Affording a home in high-priced Hawaii can be a challenge no matter what age you are. For millennials, it may seem downright impossible.
A new study ranks the Aloha State dead last in the nation in affordability for millennials, who are now in their 20s and 30s. Affordability has contributed to the islands’ “Brain Drain,” with young, local people leaving for better job opportunities and lower-priced living on mainland. In fact, Hawaii’s population declined slightly from 2017 to 2018.
The affordability study by WalletHub, a personal-finance website, ranked Hawaii No. 36 overall best state for millennials, boosted by a No. 4 ranking in the education and health category. The top state overall was Massachusetts, and the worst was West Virginia.
Despite the hurdles of student debt, lower pay and some having to enter the workforce in the wake of the Great Recession, millennials still represent the largest share of homebuyers of any generation at 37%, according to a new report by the National Association of Realtors.
In Hawaii, we need to encourage our millennials to stay home. To keep our economy healthy and our families happy, we need them to have good-paying jobs here, buy homes here, have their children here and thrive here.
If you’re a millennial, here are some tips to help achieve homeownership in Hawaii:
1) Put a financial plan in place to bring down debt and save money. We know you have massive student loans and it’s hard to save. Try to pay down those loans and avoid racking up more debt, such as credit cards and car loans. To buy a home, you’ll need to make some financial sacrifices, and we’re not talking cutting out avocado toast. Set a goal of how much you can save and figure out how long it will take. And keep your credit strong.
2) Be realistic with your budget and expectations. Your first home likely won’t be your “forever home.” You have to start somewhere, so figure out your “must haves,” versus your “nice to haves.” You might not be able to afford a unit in that posh, new high-rise Kakaako condo with an infinity pool, yoga studio and theater just yet. But that older tower in Makiki, or that walk-up in Kapahulu might be manageable for your budget.
3) Ask your family for help. If you are able to get financial assistance from family members, don’t be afraid to ask. Monetary gifts from your parents, grandparents or favorite auntie (which needs to be documented for the lender) could help you achieve homeownership, get a nicer place, qualify for a better rate or avoid paying mortgage insurance.

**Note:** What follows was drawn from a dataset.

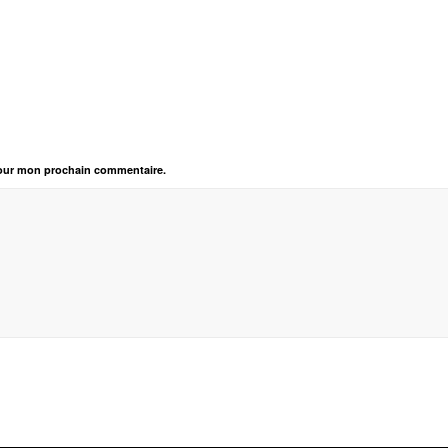
pour mon prochain commentaire.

And of all the reasons you could hit up your folks up for money, buying your own place (and finally getting out of their home) will probably be one of the most welcomed.

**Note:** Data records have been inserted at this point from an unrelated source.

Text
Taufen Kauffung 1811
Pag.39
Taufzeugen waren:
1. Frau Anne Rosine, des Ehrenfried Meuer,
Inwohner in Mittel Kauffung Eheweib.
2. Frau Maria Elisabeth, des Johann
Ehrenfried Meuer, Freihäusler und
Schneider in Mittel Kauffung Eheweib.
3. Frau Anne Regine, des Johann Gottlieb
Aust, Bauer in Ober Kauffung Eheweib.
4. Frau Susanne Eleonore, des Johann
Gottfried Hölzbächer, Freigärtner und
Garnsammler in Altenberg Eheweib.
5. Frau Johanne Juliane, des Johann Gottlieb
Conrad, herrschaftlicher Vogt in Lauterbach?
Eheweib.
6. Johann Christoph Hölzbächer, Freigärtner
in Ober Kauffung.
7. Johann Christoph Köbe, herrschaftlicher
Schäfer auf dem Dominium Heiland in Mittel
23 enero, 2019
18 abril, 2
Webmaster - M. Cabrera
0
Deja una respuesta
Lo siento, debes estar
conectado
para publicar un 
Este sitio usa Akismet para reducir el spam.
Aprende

4) Think monthly payment instead of price. Don’t set your limits based on solely price because two condos or houses with the same price could differ by several hundreds of dollars after factoring in the maintenance fees, property taxes and insurance. For example, Condo A and Condo B could both be $500,000. But the maintenance fee may be $400 a month higher for Condo A. That would make Condo B much more affordable than Condo A. Consider your total monthly housing payment instead of focusing on price.
5) Understand low mortgage rates won’t be here forever. Ask your parents what interest rate they had when they bought their first home and you may be surprised to find some may have paid in the double digits. It’s like charging your home on a credit card. Granted, a modest home didn’t cost $800,000 when they first bought. While rates have moved above 4% in the past year, they have recently softened and are still very low historically.
6) Find your Dream Team. Hiring the right real estate agent and loan officer early to help guide you through the homebuying process will make your search much more efficient and manageable. It will also save time and money. Ask a lot of questions. You will learn about neighborhoods, home values and the Hawaii Purchase Contract. Remember, there are no costs or fees in hiring an agent to help you find a home. Your agent gets paid at the close of your transaction from the commissions paid for by the seller.